Karim Fizazi, MD, PhD, Institut Gustave Roussy, Villejuif, France, provides an overview of the results from the Phase III PEACE-1 trial (NCT01957436) of abiraterone and/or local radiotherapy in men with metastatic castration-sensitive prostate cancer (mCSPC). Combining androgen deprivation therapy (ADT) and docetaxel, the current standard of care (SOC), with abiraterone and local radiotherapy resulted in a radiographic progression-free survival (rPFS) rate of 2.5 years. Prof. Fizazi additionally discusses the safety profile of abiraterone and suggests the triple treatment regimen should replace the current SOC. This interview took place at the American Society of Clinical Oncology (ASCO) 2021 Virtual Meeting.

Transcript (edited for clarity)

The median follow-up is approximately 3.5 years. What we found was that abiraterone very significantly improves the co-primary endpoint of radiographic progression-free survival when added on top of androgen deprivation therapy, plus docetaxel. The risk of progression or death was reduced by half. Regarding the medians, what we saw was an rPFS rate, a median rate, of two years in the control arm with ADT plus docetaxel, which was what we expected it to be...

The median follow-up is approximately 3.5 years. What we found was that abiraterone very significantly improves the co-primary endpoint of radiographic progression-free survival when added on top of androgen deprivation therapy, plus docetaxel. The risk of progression or death was reduced by half. Regarding the medians, what we saw was an rPFS rate, a median rate, of two years in the control arm with ADT plus docetaxel, which was what we expected it to be. And this compares to four years and a half in the abiraterone arm. So a big difference of two years and a half of additional time without radiographic progression or death for men receiving abiraterone on top of chemo-hormonal treatment, which is big.

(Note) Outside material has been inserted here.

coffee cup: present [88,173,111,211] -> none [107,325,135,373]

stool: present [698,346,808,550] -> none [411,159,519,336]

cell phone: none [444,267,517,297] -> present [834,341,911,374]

Actually, when we looked at other means of measuring progression-free survival, for example, time to castration resistance, we saw pretty much the same difference, so at least two years of additional benefit on top of ADT plus docetaxel. And the same was true when we also looked at symptom-defined PFS, again, more than two years of additional time without symptoms for these men, when they received abiraterone on top of ADT plus docetaxel.

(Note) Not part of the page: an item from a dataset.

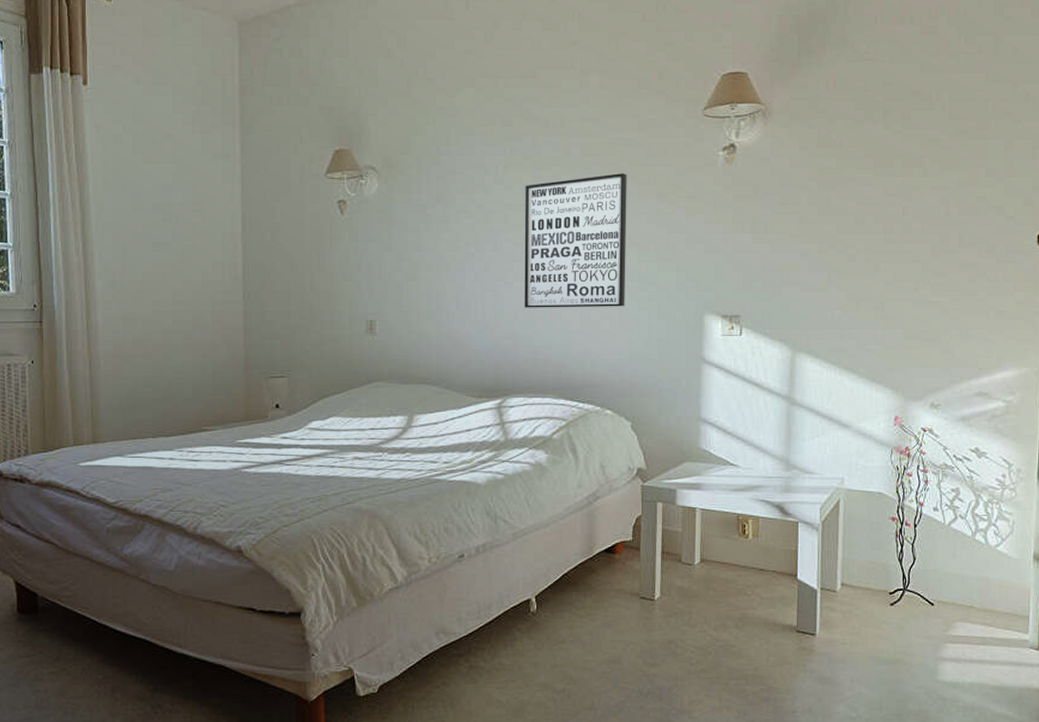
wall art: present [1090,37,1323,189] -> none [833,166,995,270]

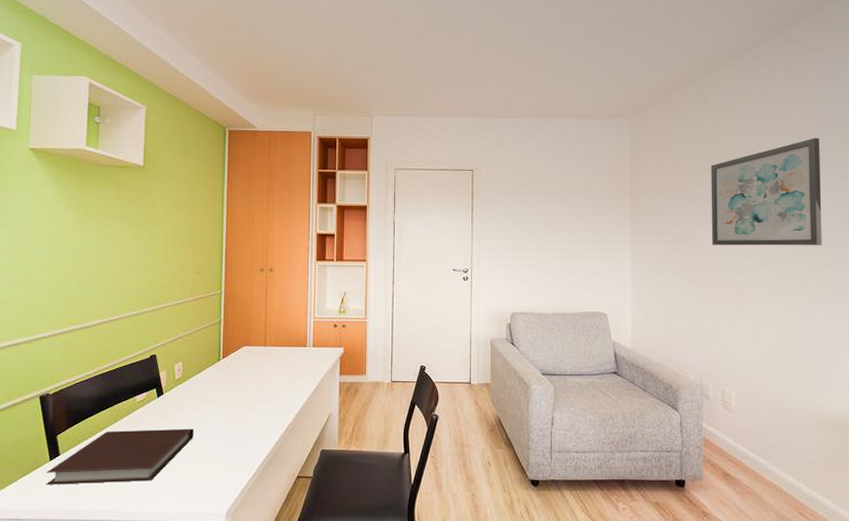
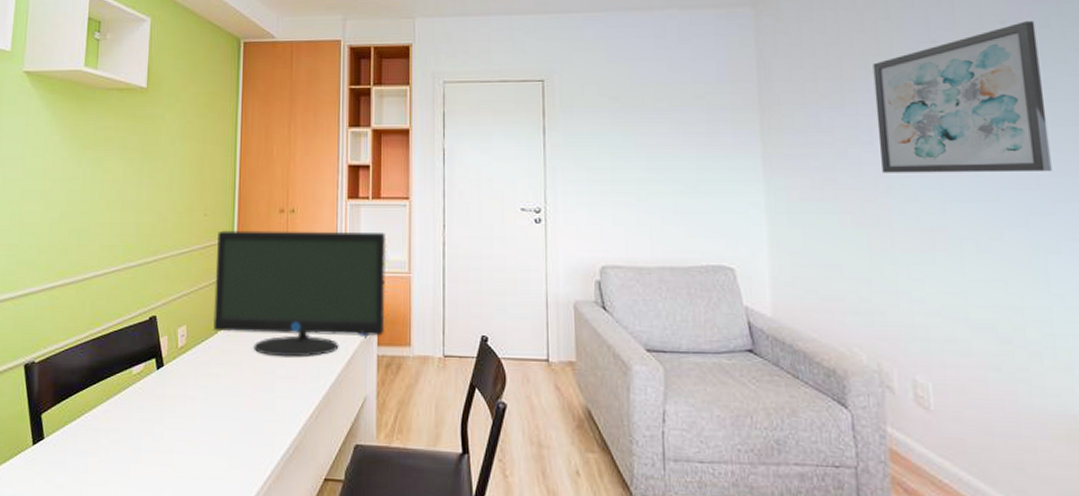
notebook: present [46,428,194,485] -> none [28,410,199,477]
monitor: none [204,285,348,385] -> present [212,230,387,357]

Now you might ask, of course, whether there is a cost to pay from the patient perspective in terms of safety, in terms of toxicity, and actually data were very reassuring. For example, the rate of neutropenic fever was exactly the same in the two arms, with or without abiraterone, just 5% incidence. Other side effects related to docetaxel were actually seen with lower incidence in the abiraterone arm. For example, fatigue or GI side effects were lower with abiraterone. And regarding the abiraterone-related side effects, they were exactly as we were expecting them to be. For example, hypertension, approximately 12% versus approximately 8% in the control arm. So nothing big, if you will.

So this really questions whether we should just change all the standard of care based on this data, and move to a triplet treatment for men with de novo metastatic prostate cancer. Of course, overall survival data are not mature as I’m speaking, we’re expecting them to mature probably this year.

But regardless of what they are, if you are adding two years and a half of additional time without progression, and I’m talking about serious progression measured in a hard way, radiographic progression or even symptoms. If you’re adding two years and a half of additional PFS, on top of what already ADT plus docetaxel provides, does this mean that we should change the standard of care? My personal answer is yes, but of course, I will be curious to hear what others think.